● DOKUMEN SUMBER:
------------------------------------------------------------
Daya Guna Sakramen-sakramen
Dari
segi hukum penerimaan sakramen-sakramen, bisa dibedakan antara penerimaan
sakramen secara sah (valid) dan secara pantas (licet). Dalam hal ini orang sering berbicara mengenai syarat
penerimaan sakramen: 1) Syarat ad
validitatem (demi sahnya): syarat-syarat yang harus ada, agar penerimaan
sakramen menjadi sah dan berlaku sesuai dengan kehendak Kristus dan Gereja.
Dengan syarat ini, sering ditunjuk istilah “dapat“. Syarat-syarat demi sahnya
ini meliputi ketiga unsur, yaitu: pelayan, penerima dan simbol-simbol
sakramennya; 2) Syarat ad liceitatem (demi
boleh dan pantasnya): menunjuk syarat-syarat agar penerimaan sakramen bisa
berlangsung secara pantas dan layak. Dengan syarat ini, sering dipakai istilah
“boleh“. Maka, syarat ad liceitatem tentu merangkum syarat ad validitatem plus
beberapa syarat lain, agar sakramen itu diterima secara layak. Syarat ad
liceitatem ini juga meliputi pelayan, penerima, dan simbol sakramennya.
------------------------------------------------------------
● MATERI YANG DIAMBIL:
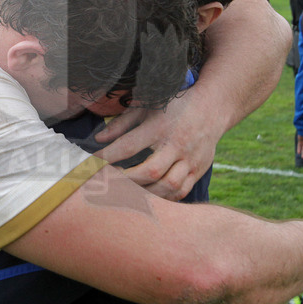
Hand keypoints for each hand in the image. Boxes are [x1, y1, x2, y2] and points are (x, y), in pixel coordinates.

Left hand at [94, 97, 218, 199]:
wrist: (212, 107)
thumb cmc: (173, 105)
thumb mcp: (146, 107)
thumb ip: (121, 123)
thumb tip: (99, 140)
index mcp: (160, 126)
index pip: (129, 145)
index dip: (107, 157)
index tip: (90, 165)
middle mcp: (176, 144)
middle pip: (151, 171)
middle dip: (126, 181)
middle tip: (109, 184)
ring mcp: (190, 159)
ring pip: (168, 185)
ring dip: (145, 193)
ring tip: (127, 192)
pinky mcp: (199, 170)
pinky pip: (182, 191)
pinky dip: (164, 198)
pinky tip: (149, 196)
------------------------------------------------------------
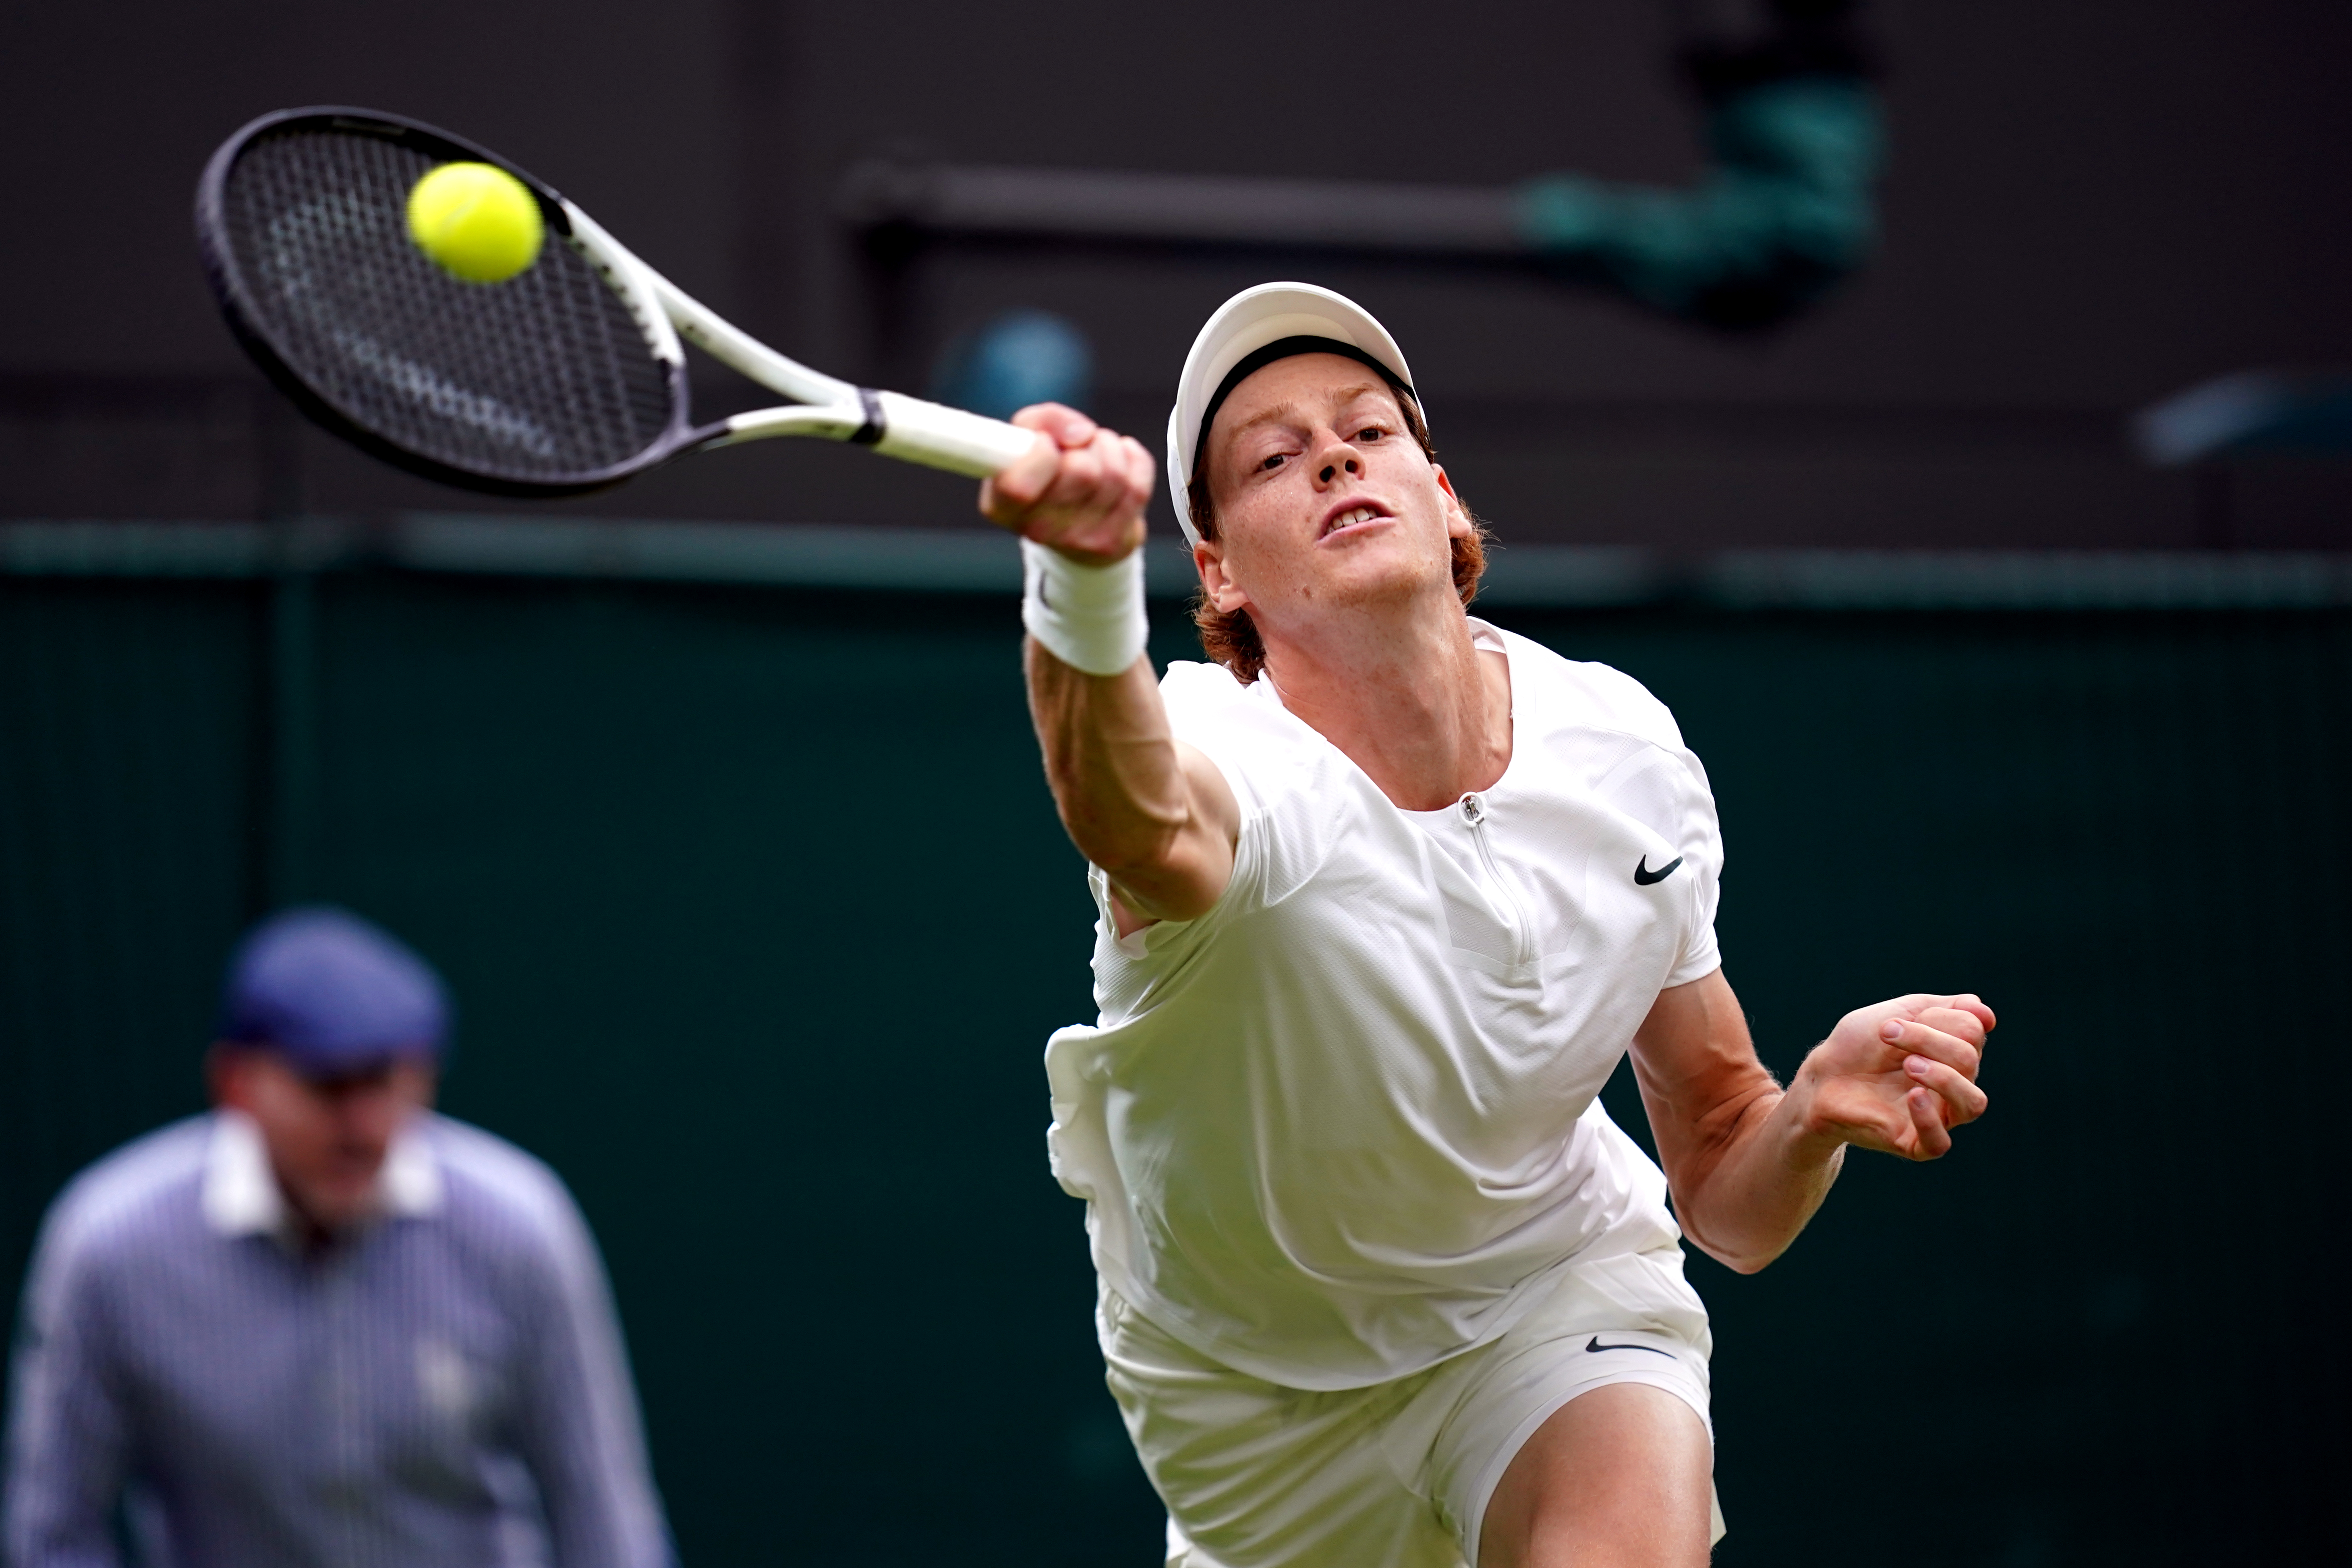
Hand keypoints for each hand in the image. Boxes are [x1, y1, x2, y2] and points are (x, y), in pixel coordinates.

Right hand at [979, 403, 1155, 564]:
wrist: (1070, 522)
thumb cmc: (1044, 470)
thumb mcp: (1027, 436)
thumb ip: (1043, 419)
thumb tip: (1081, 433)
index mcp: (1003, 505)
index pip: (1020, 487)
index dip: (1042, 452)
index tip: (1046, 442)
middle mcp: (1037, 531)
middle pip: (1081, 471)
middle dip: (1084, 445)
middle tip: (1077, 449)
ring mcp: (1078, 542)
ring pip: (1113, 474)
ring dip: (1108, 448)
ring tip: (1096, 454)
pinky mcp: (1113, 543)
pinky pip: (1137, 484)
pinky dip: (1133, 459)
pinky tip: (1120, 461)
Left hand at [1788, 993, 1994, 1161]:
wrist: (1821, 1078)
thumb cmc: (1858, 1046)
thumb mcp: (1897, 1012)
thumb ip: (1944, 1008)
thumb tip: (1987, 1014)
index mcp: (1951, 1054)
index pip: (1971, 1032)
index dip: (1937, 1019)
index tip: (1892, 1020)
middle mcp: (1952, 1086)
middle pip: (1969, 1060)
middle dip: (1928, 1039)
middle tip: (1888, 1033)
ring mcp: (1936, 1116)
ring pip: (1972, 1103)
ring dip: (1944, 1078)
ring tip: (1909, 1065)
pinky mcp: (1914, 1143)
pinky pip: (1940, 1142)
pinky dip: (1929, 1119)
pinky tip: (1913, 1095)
------------------------------------------------------------
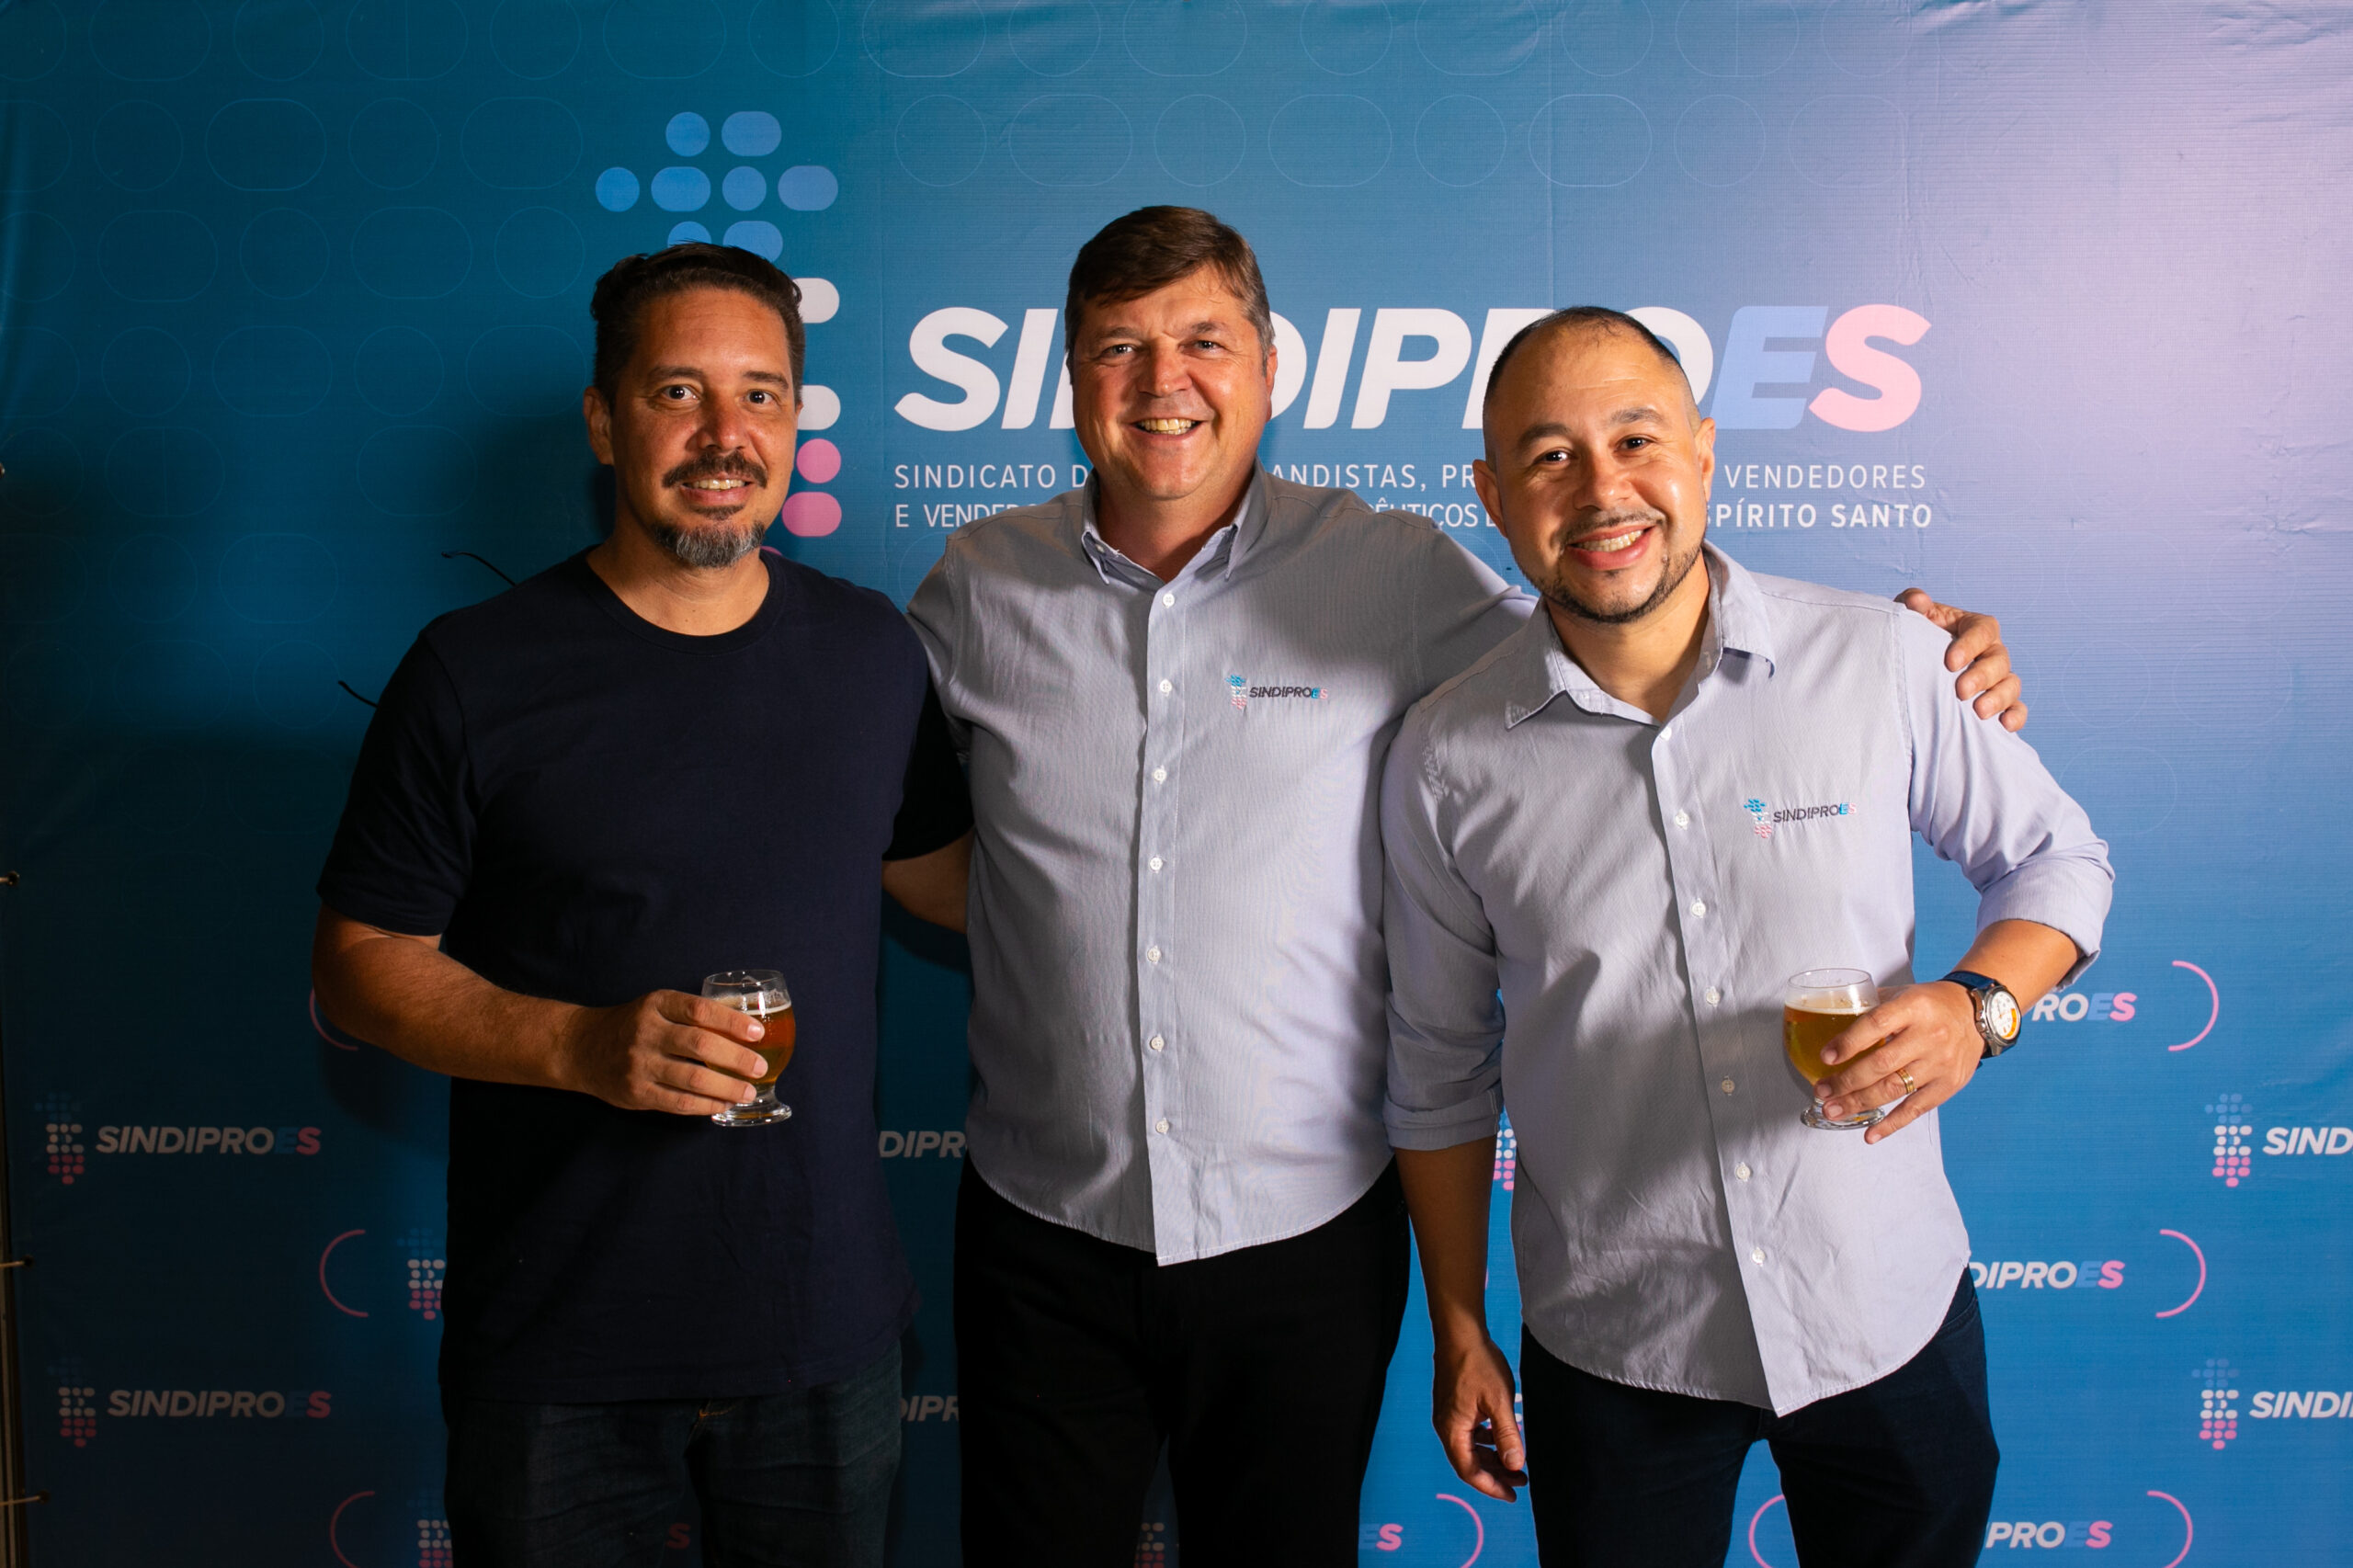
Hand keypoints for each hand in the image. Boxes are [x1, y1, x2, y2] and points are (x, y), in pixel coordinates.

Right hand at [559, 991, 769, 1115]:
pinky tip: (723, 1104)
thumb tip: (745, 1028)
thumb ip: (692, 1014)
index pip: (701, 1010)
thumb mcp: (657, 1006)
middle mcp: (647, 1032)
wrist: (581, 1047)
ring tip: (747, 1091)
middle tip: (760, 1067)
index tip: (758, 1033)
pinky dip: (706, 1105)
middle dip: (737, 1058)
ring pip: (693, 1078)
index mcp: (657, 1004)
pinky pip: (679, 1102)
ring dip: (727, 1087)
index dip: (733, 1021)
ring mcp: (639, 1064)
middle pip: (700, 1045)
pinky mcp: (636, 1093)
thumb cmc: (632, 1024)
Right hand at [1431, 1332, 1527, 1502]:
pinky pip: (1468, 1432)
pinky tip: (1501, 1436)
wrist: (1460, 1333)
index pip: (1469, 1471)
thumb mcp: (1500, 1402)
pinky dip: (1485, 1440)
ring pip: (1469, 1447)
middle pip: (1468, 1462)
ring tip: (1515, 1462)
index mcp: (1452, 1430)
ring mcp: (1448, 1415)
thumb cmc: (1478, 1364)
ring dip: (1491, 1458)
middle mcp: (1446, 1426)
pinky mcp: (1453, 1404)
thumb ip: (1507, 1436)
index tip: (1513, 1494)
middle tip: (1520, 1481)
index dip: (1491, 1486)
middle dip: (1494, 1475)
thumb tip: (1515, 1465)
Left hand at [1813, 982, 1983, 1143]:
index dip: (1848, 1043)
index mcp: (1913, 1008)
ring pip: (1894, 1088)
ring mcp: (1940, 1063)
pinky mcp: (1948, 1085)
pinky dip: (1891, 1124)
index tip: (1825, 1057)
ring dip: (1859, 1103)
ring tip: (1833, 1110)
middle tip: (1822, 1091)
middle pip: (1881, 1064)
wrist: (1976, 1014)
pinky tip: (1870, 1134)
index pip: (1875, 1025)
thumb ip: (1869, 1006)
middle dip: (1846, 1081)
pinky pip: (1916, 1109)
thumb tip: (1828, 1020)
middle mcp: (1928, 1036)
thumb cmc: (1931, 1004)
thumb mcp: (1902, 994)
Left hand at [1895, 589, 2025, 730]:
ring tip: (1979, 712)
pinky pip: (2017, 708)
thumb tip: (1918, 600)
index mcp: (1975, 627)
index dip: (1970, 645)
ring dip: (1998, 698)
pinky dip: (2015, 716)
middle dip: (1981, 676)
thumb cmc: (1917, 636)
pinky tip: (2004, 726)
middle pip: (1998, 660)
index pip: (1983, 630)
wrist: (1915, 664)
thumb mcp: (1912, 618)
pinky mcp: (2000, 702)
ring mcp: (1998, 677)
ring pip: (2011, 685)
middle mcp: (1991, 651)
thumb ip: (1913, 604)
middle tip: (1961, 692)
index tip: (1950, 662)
------------------------------------------------------------
● PERTANYAAN:
Jawablah berdasarkan teks tentang daya guna sakramen.
(a) Istilah apa yang sering ditunjuk dengan syarat ad validitatem?
(b) Istilah apa yang sering dipakai dengan syarat ad liceitatem?
(c) Tiga unsur apa saja yang diliputi syarat demi sahnya?
Materi di atas tidak diperlukan.

● JAWABAN:
(a) "Dapat".
(b) "Boleh".
(c) Pelayan, penerima, dan simbol-simbol sakramennya.